O art. 6.º-A, n.º 2, alínea b) do CPA enquanto moderador: “os fins
justificam os meios?”
Em toda a dogmática nos deparamos com
uma dificuldade acrescida na definição do que seja a materialidade subjacente
e, mais ainda, qual seja o sentido do art. 6.º-A, n.º 2, alínea b) do CPA.
O subprincípio da materialidade
subjacente costuma repristinar a ideia de que o Direito não se basta com meras
actuações formais, desprovidas de conteúdo, e exige que aos comportamentos
corresponda uma verdade material que traduza uma ponderação finalística de cada
conduta. Não obstante a sua complexidade, o subprincípio da materialidade
subjacente não é de somenos importância, pois é através dele que se proíbe o
exercício inadmissível das posições jurídicas.
Muitas vezes, o subprincípio da
materialidade subjacente é descurado por ser considerado incompatível com o
princípio da legalidade, que alegadamente introduziria um formalismo tal a que
não era possível subsumir-se. E ainda, por se dizer que o seu conteúdo é pouco
útil, pois se encontra absorvido pelo princípio da proporcionalidade[3]. Esta mesma doutrina vem dizer que o
princípio da materialidade subjacente já adquire relevância enquanto parâmetro
das condutas dos particulares.
Tal posição, com a devida vénia, não é
de acolher, pois traduz uma mentalidade autoritária da Administração e perpassa
uma ideia de que os particulares são desconfiáveis, ao passo que a
Administração é de plena confiança. A materialidade subjacente encontra, como
curiosamente vem a afirmar, num verdadeiro venire, MARCELO REBELO DE
SOUSA, consagração legal explícita na alínea b) do artigo dedicado à boa fé,
pelo que seria antijurídica qualquer tentativa de afastar a vinculação da
Administração por via da materialidade subjacente.

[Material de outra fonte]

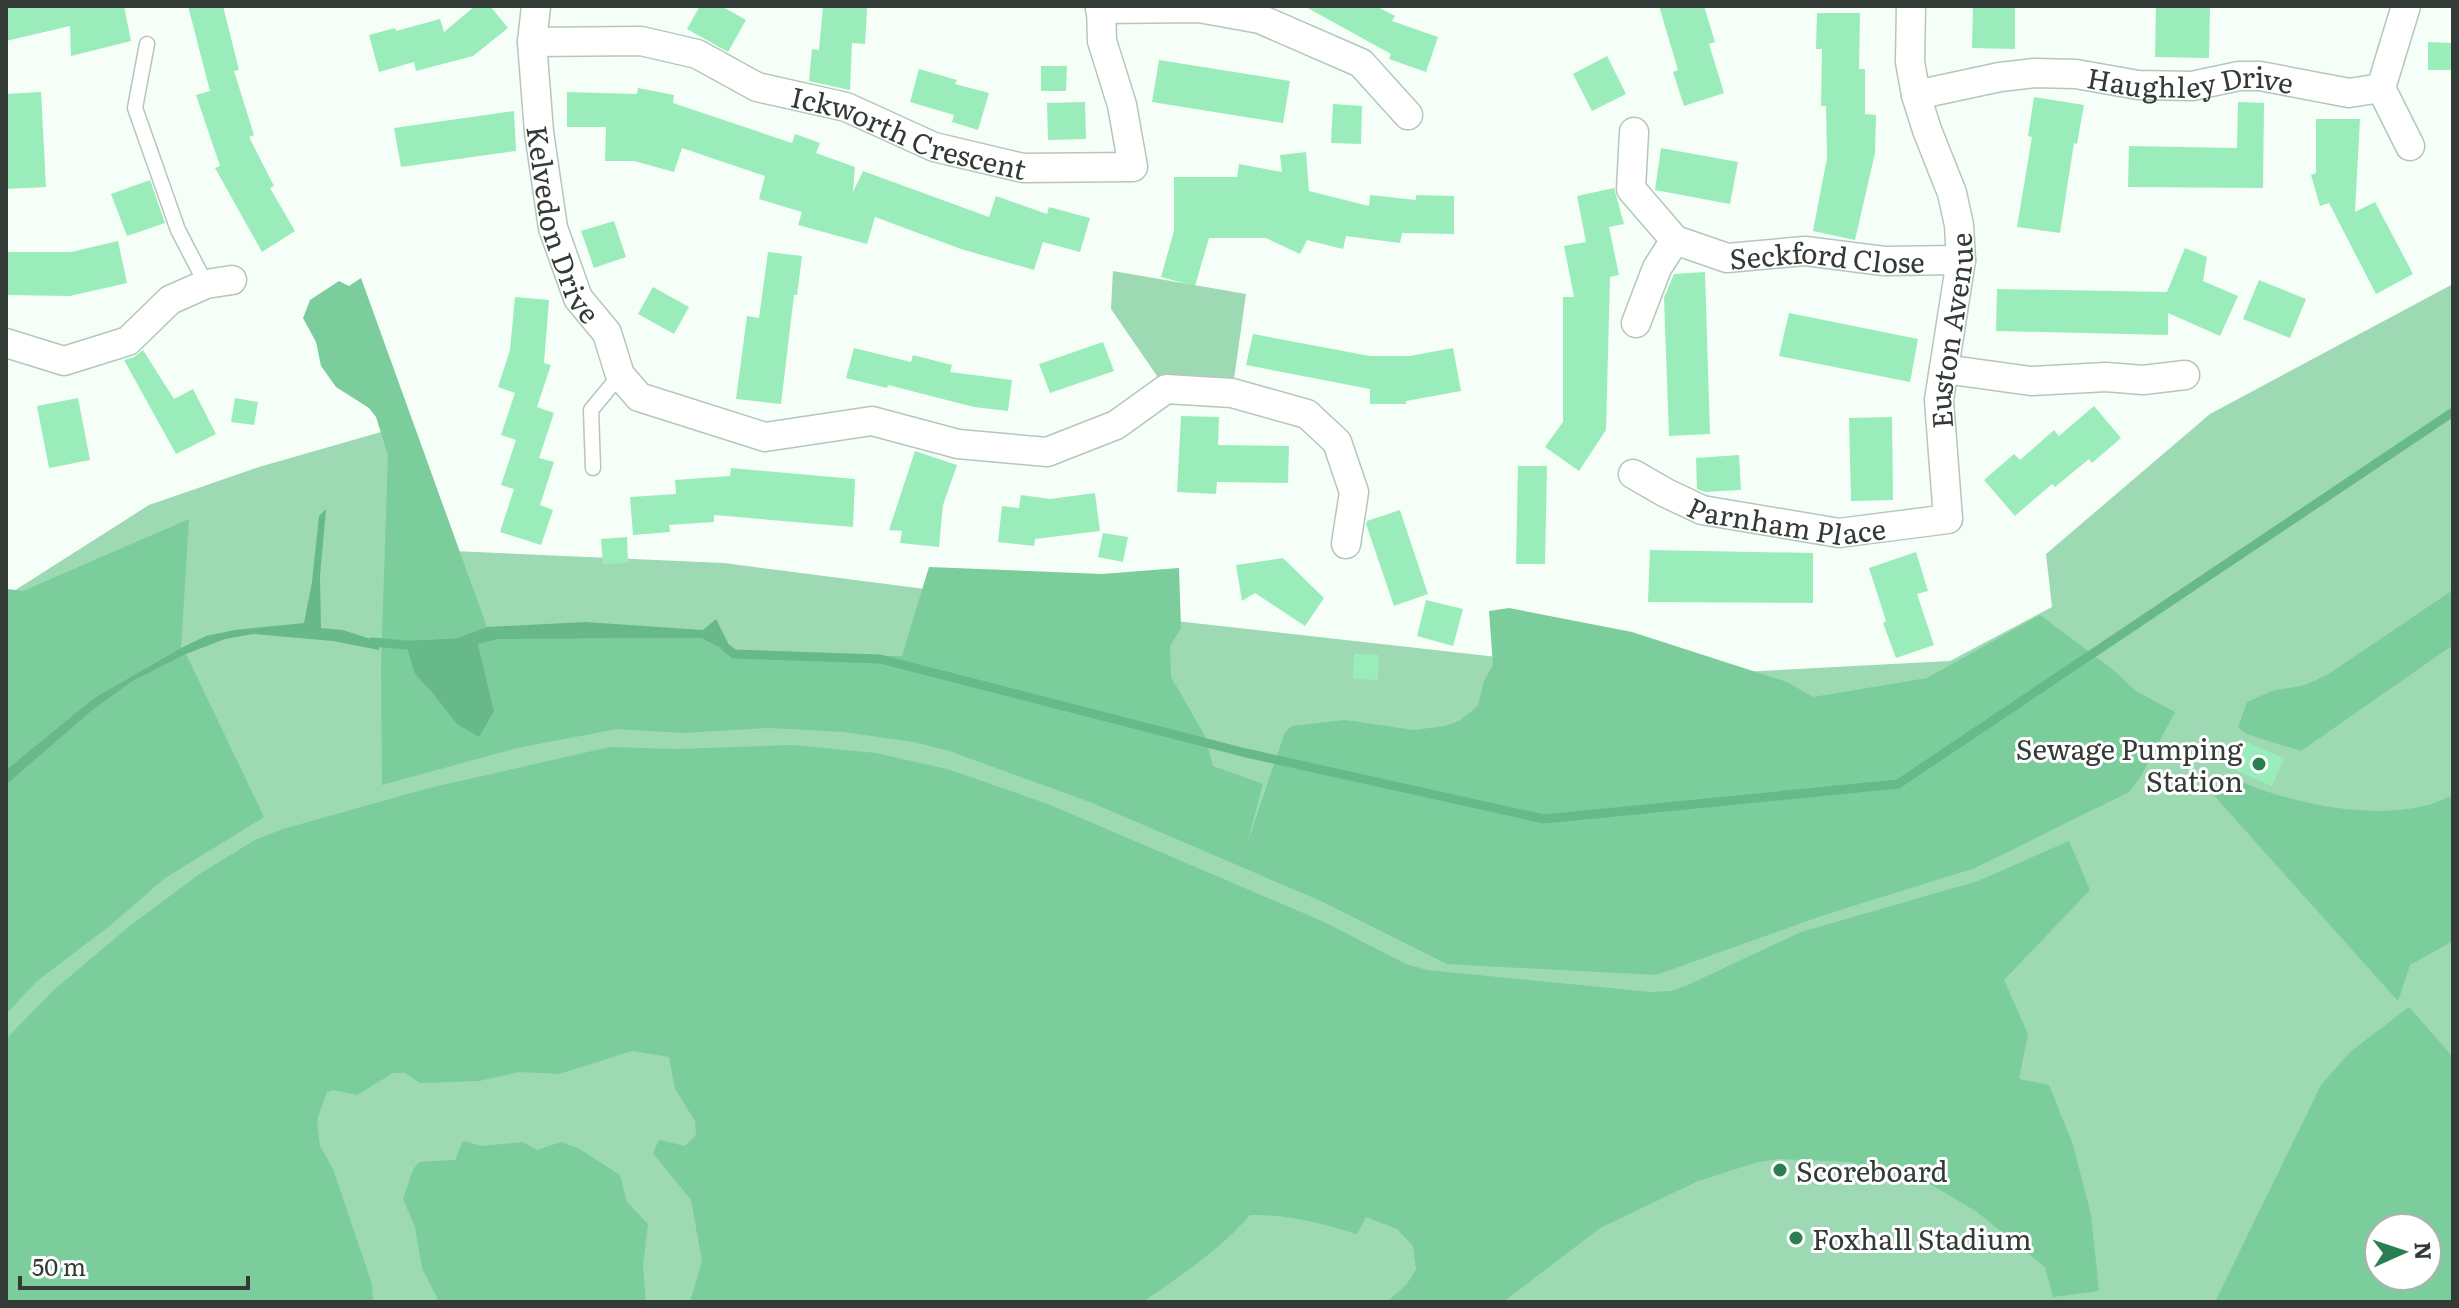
<svg xmlns="http://www.w3.org/2000/svg" width="2459" height="1308" font-family="Literata,serif">
  <style>
    .green { fill: #9dd9b3; fill-rule: evenodd }
    .forest { fill: #7bcd9c; fill-rule: evenodd }
    .water { fill: #68b989 }
    .lines { fill: none; stroke-linecap: round; stroke-linejoin: round }
    .stream { stroke: #68b989; stroke-width: 9 }
    .building { fill: #9aedba }
    .service-casing { stroke: #b4c7ba; stroke-width: 17 }
    .minor-casing { stroke: #b4c7ba; stroke-width: 31 }
    .service { stroke: #fff; stroke-width: 14 }
    .minor { stroke: #fff; stroke-width: 28 }
    .poi-dot { fill: #2a7f52; stroke: #fff; stroke-width: 3 }
    .labels { text-anchor: middle; dominant-baseline: central; stroke-width: 6; stroke-linejoin: round; paint-order: stroke }
    .street-label { font-size: 28px; fill: #333b36; stroke: #fff }
    .poi-label { font-size: 28px; fill: #333b36; stroke: #fff; text-anchor: start }
  </style>
  <rect width="100%" height="100%" fill="#f6fef8"/>
  <g class="green">
    <path d="M1113,271L1246,294L1232,393L1166,389L1111,309Z"/>
    <path d="M2453,284V1302H6V596L149,505L259,467L409,424L453,551L724,563L1158,619L1666,676L1950,661L2052,607L2046,554L2210,414ZM2379,1228H2427V1276H2379Z"/>
  </g>
  <g class="forest">
    <path d="M361,278L487,627L457,638L420,640L415,674L435,696L494,711L478,644L499,639L701,638L734,655L902,656L929,567L1102,574L1179,568L1181,628L1170,646L1171,677L1205,736L1213,766L1263,784L1247,844L1285,732L1292,726L1345,720L1414,730L1445,726L1459,721L1478,706L1484,681L1493,665L1489,611L1509,608L1632,632L1787,682L1813,697L1927,678L2040,615L2112,669L2136,691L2175,712L2141,776L2129,792L1975,868L1824,915L1656,975L1447,964L1321,901L1090,802L949,751L914,742L843,732L768,728L682,733L617,729L517,748L382,785L381,665L388,455L376,417L369,408L336,387L321,366L316,342L303,318L310,300L339,281L349,286Z"/>
    <path d="M189,519L181,648L94,698L6,770L7,589L23,591Z"/>
    <path d="M2453,590V645L2301,751L2246,734L2238,727L2247,702L2272,691L2305,685L2327,675Z"/>
    <path d="M186,654L264,817L165,878L112,924L37,981L6,1014V785L89,713L131,682Z"/>
    <path d="M793,745L876,753L947,769L1048,804L1322,921L1406,964L1427,970L1651,992L1671,991L1688,985L1801,932L1978,881L2069,841L2090,890L2004,980L2028,1034L2019,1079L2049,1085L2073,1145L2091,1215L2099,1291L2053,1297L2045,1267L1977,1212L1912,1173L1877,1172L1851,1162L1779,1159L1758,1162L1698,1181L1600,1228L1503,1302H1387L1407,1284L1416,1269L1413,1246L1397,1229L1366,1217L1357,1234C1321,1223 1288,1214 1250,1215C1220,1250 1181,1275 1143,1302H690L702,1261L691,1200L653,1153L659,1140L685,1146L696,1135L695,1121L675,1089L669,1057L632,1051L559,1074L519,1072L479,1081L420,1083L405,1073H393L357,1095L333,1090L327,1092L317,1120L320,1146L333,1169L372,1284L373,1302H6V1039L55,989L131,925L201,873L255,840L283,829L429,788L610,747L676,749Z"/>
    <path d="M2230,777C2284,802 2365,820 2424,806C2434,804 2444,799 2453,795V941L2410,965L2398,1001L2210,791Z"/>
    <path d="M2409,1007L2453,1057V1302H2215L2321,1085L2350,1052ZM2379,1228H2427V1276H2379Z"/>
    <path d="M463,1141L482,1146L522,1142L537,1150L561,1142L578,1148L620,1175L627,1202L648,1224L643,1265L646,1302H439L422,1268L415,1227L403,1199L413,1170L419,1162L455,1160Z"/>
  </g>
  <g class="water">
    <path d="M326,509L320,576L321,628L343,630L380,642L379,650L333,641L253,634L225,639L186,654L131,682L89,713L6,785V770L94,698L181,648L206,636L235,630L304,623L312,582L319,516Z"/>
    <path d="M716,619L734,655L701,638L499,639L478,644L494,711L479,737L457,724L435,696L415,674L405,641L457,638L487,627L585,622L703,630Z"/>
  </g>
  <g class="lines">
    <g class="stream">
      <path d="M372,642L417,646"/>
      <path d="M725,647L734,654L880,659L1246,753L1544,819L1898,784L2453,412"/>
    </g>
  </g>
  <g class="building">
    <path d="M6,6H124L131,41L71,56L70,26L6,41Z"/>
    <path d="M188,6H223L239,70L234,71L254,135L249,137L274,186L270,188L295,231L262,252L215,168L220,166L196,95L210,91Z"/>
    <path d="M475,6H490L508,28L473,56L416,71L414,62L379,72L369,35L395,28L396,31L440,19L444,32Z"/>
    <path d="M700,6H721L746,20L728,52L687,29Z"/>
    <path d="M823,6L867,8L865,44L852,43L850,90L809,81L812,49L819,50Z"/>
    <path d="M1304,6H1376L1395,16L1392,21L1438,37L1426,72L1389,59L1391,54Z"/>
    <path d="M1659,6H1704L1715,42L1709,44L1724,93L1684,106L1673,72L1678,70Z"/>
    <path d="M1973,6H2015V49L1972,48Z"/>
    <path d="M2156,6H2210L2209,58L2155,57Z"/>
    <path d="M1817,13H1860L1859,69H1865V114L1876,115L1875,153L1855,240L1813,231L1827,158L1826,106H1821L1822,49H1816Z"/>
    <path d="M2428,42L2453,43V70H2428Z"/>
    <path d="M1607,56L1626,94L1592,111L1573,74Z"/>
    <path d="M1159,60L1290,81L1283,123L1152,102Z"/>
    <path d="M1041,66H1067L1066,91H1041Z"/>
    <path d="M919,69L957,80L955,84L989,93L978,130L952,122L954,115L910,102Z"/>
    <path d="M638,88L674,95L673,103L792,143L795,134L820,143L816,153L855,167L853,192L863,171L989,217L996,196L1047,214L1049,207L1090,218L1080,252L1043,242L1034,270L961,249L875,217L867,244L798,225L802,212L759,199L765,176L682,148L674,172L634,161H605L606,127H567V92L637,94Z"/>
    <path d="M41,92L46,187L6,189V94Z"/>
    <path d="M2034,97L2084,105L2077,144L2074,143L2060,233L2017,227L2032,137L2028,136Z"/>
    <path d="M1085,102L1086,139L1048,140L1047,103Z"/>
    <path d="M2238,102L2264,103L2263,188L2128,187L2129,146L2237,148Z"/>
    <path d="M1333,104L1362,106L1361,144L1331,143Z"/>
    <path d="M514,111L516,151L401,167L394,128Z"/>
    <path d="M2316,119H2360L2355,212L2375,202L2413,274L2376,294L2329,203L2320,206L2311,175L2316,173Z"/>
    <path d="M1661,148L1738,162L1730,204L1655,190Z"/>
    <path d="M1306,152L1309,191L1369,206L1370,195L1416,200V195L1454,196V234L1402,233L1400,243L1346,236L1343,249L1307,240L1300,254L1266,238H1209L1195,286L1161,277L1174,231V177H1237L1239,164L1282,172L1280,155Z"/>
    <path d="M150,180L165,223L127,236L111,194Z"/>
    <path d="M1614,188L1624,224L1609,227L1619,275L1610,277L1606,430L1579,471L1545,447L1563,422V297H1574L1564,246L1586,242L1577,196Z"/>
    <path d="M614,221L626,257L594,268L581,231Z"/>
    <path d="M118,241L127,283L70,296L6,295V252H71Z"/>
    <path d="M2185,248L2207,257L2203,281L2238,296L2220,336L2168,313V335L1996,331L1997,289L2167,292Z"/>
    <path d="M768,252L802,256L797,295H794L781,404L736,399L747,316L759,318Z"/>
    <path d="M1705,272L1710,434L1669,436L1664,298L1674,274Z"/>
    <path d="M2259,280L2306,299L2290,338L2243,319Z"/>
    <path d="M653,287L689,307L674,334L638,314Z"/>
    <path d="M515,297L549,300L544,363L551,365L537,407L554,413L539,458L554,462L540,505L553,510L541,545L500,532L514,489L501,485L516,440L501,435L515,393L498,387L510,350Z"/>
    <path d="M1789,313L1918,339L1910,382L1779,356Z"/>
    <path d="M1253,334L1370,356H1410L1453,348L1461,391L1406,401V404H1370V389L1246,365Z"/>
    <path d="M1103,342L1114,371L1050,393L1039,364Z"/>
    <path d="M854,348L911,362L913,355L952,365L950,372L1012,380L1008,411L974,407L888,385L887,388L846,378Z"/>
    <path d="M143,350L174,399L193,389L216,434L176,454L124,360L134,357Z"/>
    <path d="M78,398L90,460L49,468L37,406Z"/>
    <path d="M235,398L258,402L254,425L231,422Z"/>
    <path d="M2094,406L2121,438L2092,463L2089,459L2055,487L2052,484L2015,516L1984,480L2014,454L2020,460L2054,430L2059,436Z"/>
    <path d="M1181,416L1219,417L1218,445L1289,446L1288,483L1217,482L1216,494L1177,492Z"/>
    <path d="M1892,417L1893,500L1851,501L1849,418Z"/>
    <path d="M915,451L957,465L943,505L939,547L900,543L902,531L889,530Z"/>
    <path d="M1739,455L1741,490L1705,492L1697,489L1696,458Z"/>
    <path d="M1518,466H1547L1545,564H1516Z"/>
    <path d="M731,468L855,479L853,527L714,515V522L669,525L670,532L633,535L630,497L676,494L675,480L730,476Z"/>
    <path d="M1095,493L1100,531L1035,539L1034,546L998,542L1002,506L1019,508L1021,495L1050,499Z"/>
    <path d="M1400,510L1428,594L1394,606L1366,524L1367,521Z"/>
    <path d="M1103,533L1128,537L1123,562L1098,557Z"/>
    <path d="M627,537L628,563L603,564L601,539Z"/>
    <path d="M1650,550L1813,553V603L1648,602Z"/>
    <path d="M1916,552L1928,591L1917,594L1934,645L1896,658L1883,623L1886,621L1869,568Z"/>
    <path d="M1283,558L1324,598L1305,626L1255,593L1242,601L1236,565Z"/>
    <path d="M1426,600L1463,609L1453,646L1417,636Z"/>
    <path d="M1354,654L1379,655L1378,680L1353,679Z"/>
    <path d="M2246,742L2284,758L2272,786L2235,770Z"/>
  </g>
  <g class="lines">
    <defs>
      <g id="service">
        <path d="M147,44L135,108L178,230L206,284"/>
        <path d="M593,468L591,410L620,375"/>
      </g>
      <g id="minor">
        <path id="s1" d="M536,6L532,42L539,132L553,228L578,298L607,333L620,375L639,397L765,437L872,421L958,444L1047,452L1116,425L1166,389L1232,393L1307,414L1337,442L1354,492L1346,544"/>
        <path d="M1100,9L1199,8L1260,19L1361,63L1408,115"/>
        <path id="s2" d="M532,42L641,41L697,54L757,87L846,107L934,147L1023,168L1133,167L1122,105L1102,41L1101,6"/>
        <path d="M2381,88L2410,146"/>
        <path id="s3" d="M1916,95L2000,77L2035,73L2076,74L2138,85L2192,86L2239,76H2260L2349,93L2381,88L2406,6"/>
        <path id="s4" d="M1634,132L1631,189L1675,240L1727,258L1805,251L1884,261L1961,260"/>
        <path d="M1636,323L1657,268L1675,240"/>
        <path d="M6,343L64,361L128,341L170,300L206,284L232,280"/>
        <path d="M1944,369L2031,381L2106,377L2143,380L2185,375"/>
        <path id="s5" d="M1633,474L1666,493L1702,510L1839,533L1948,519L1939,400L1961,260L1959,225L1952,193L1927,130L1916,95L1910,62L1911,6"/>
      </g>
    </defs>
    <use href="#service" class="service-casing"/>
    <use href="#minor" class="minor-casing"/>
    <use href="#service" class="service"/>
    <use href="#minor" class="minor"/>
  </g>
  <g class="poi-dot">
    <circle cx="2259" cy="764" r="8"/>
    <circle cx="1780" cy="1170" r="8"/>
    <circle cx="1796" cy="1238" r="8"/>
  </g>
  <g class="labels">
    <g class="street-label">
      <text stroke="none"><textPath href="#s3" startOffset="278">Haughley Drive</textPath></text>
      <text stroke="none"><textPath href="#s2" startOffset="394">Ickworth Crescent</textPath></text>
      <text stroke="none"><textPath href="#s1" startOffset="222">Kelvedon Drive</textPath></text>
      <text stroke="none"><textPath href="#s4" startOffset="280">Seckford Close</textPath></text>
      <text stroke="none"><textPath href="#s5" startOffset="516">Euston Avenue</textPath></text>
      <text stroke="none"><textPath href="#s5" startOffset="164">Parnham Place</textPath></text>
    </g>
    <g class="poi-label">
      <text x="2243" y="748" text-anchor="end">Sewage Pumping<tspan x="2243" dy="32">Station</tspan></text>
      <text x="1796" y="1170">Scoreboard</text>
      <text x="1812" y="1238">Foxhall Stadium</text>
    </g>
  </g>
  <rect width="2459" height="1308" fill="none" stroke="#333b36" stroke-width="16"/>
  <g transform="translate(2403 1252) rotate(87)"><circle r="38" fill="#ffffff" stroke="#adb1af" stroke-width="2"/>
  <path d="M0-6L14 30L0 20L-14 30Z" fill="#2a7f52"/>
  <text y="-12" font-size="22" font-weight="bold" text-anchor="middle" fill="#333b36">N</text>
  </g>
  <path d="M20 1276v12h228v-12" fill="none" stroke="#333b36" stroke-width="4"/>
  <text x="32" y="1276" font-size="24" fill="#333b36" stroke="#ffffff" stroke-width="6" paint-order="stroke">50 m</text>
</svg>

De facto, ao apelar ao «objectivo a alcançar com a actuação empreendida», o CPA introduz como
vector de aferição da actuação, tanto dos particulares como da Administração, a
ideia de que os comportamentos correspondam à verdade material, e não à mera
verdade formal, vector que não se encontra, de forma alguma, no princípio da
proporcionalidade, que mais opera uma ponderação da medida, necessidade e
adequação do comportamento, em função do fim, do que se preocupa com a verdade
material, que é uma exigência de Justiça.
Embora afastando a ideia de que “os fins justificam os meios”, cremos que o subprincípio da
materialidade subjacente poderá trazer para a administração pública figuras
como as inalegabilidades formais (será inadmissível que a Administração ou o particular,
provocando o vício de forma de má fé, se possa prevalecer desse vício para
inquinar qualquer actuação administrativa) ou o desequilíbrio no exercício do
direito (quando a proporcionalidade, por qualquer razão, não permita trazer
equilíbrio à relação jurídica administrativa).
Bibliografia
AMARAL, Diogo Freitas do, et al., Código do Procedimento
Administrativo Anotado, 6.ª edição, Coimbra, Almedina, 2007.
AMARAL, Diogo Freitas do, Curso de Direito Administrativo, 2.ª edição, Coimbra,
Almedina, 2011.
BOTELHO, José Manuel Santos, et al., Código do Procedimento
Administrativo – Anotado e Comentado, 5ª edição, Coimbra, Almedina, 2002.
CORDEIRO, António Menezes, Da Boa Fé no Direito Civil, Volume I, 1ª edição,
Coimbra, Almedina, 1983..
MIRANDA, Jorge e MEDEIROS, Rui, Constituição da
República Portuguesa Anotada, 1ª edição, Coimbra, Coimbra Editora, 2007.
SOUSA, Marcelo Rebelo de, Direito Administrativo Geral, Tomo I, 3ª edição,
reimpressão, Publicações Dom Quixote, 2010.